The comments came amid a meeting held by Minister of Finance Amr El-Garhy on Wednesday to talk about Egypt’s new issuance of treasury bonds, targeting to gain $4bn.
Kojak added that 92% of offers were from investment funds or banks, and only 8% were from pension banks, which reflects that investors trust Egypt’s economy after the government implemented economic reforms, such as the value-added tax.
Regarding the interest rate, Kojak said that the rate was fair compared to the previous issuance in 2015. He stated that some countries with similar conditions offered bonds at lower interest rates.
El-Garhy stated that experts believe the current rate is almost “in the sweet spot.”
Kojak also said that the financial gap for the current fiscal year was covered, and almost covered for next fiscal year 2017/2018.
The $4bn were distributed across 5-year, 10-year, and 30-year bonds at a face value of 6.125%, 7.5%, and 8.5%, respectively. The bonds were geographically distributed between North America (50%), Europe (40%), Asia, and the Middle East.
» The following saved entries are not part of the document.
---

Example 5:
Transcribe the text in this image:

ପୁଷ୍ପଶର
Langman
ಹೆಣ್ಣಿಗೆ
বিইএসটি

Egypt is expected to receive the $4bn by the end of January or early February. This bond issuance is the biggest in Egyptian and African history, according to El-Garhy. Egypt has issued $1.5bn worth of government bonds earlier in 2015, he added, stating that the increase on demand for Egyptian bonds reflects the progress in the Egyptian economy after the economic reform programme was adopted.
Egypt has been seeking to bridge its financial gap from a variety of funding sources, including grants, loans, aid, and the issuance of bonds, according to an IMF report.
Moreover, “the Egyptian government and the ministry are currently studying the probability of issuing Chinese renminbi-denominated Panda bonds and Japanese yen-denominated Samurai bonds, following the strong demand on Egypt and the trust in its reforms”, said Al-Garhy.
The minister said that the ministry decided to raise the value of the bonds due to the high demand, adding that the ministry held meetings with more than 120 investors.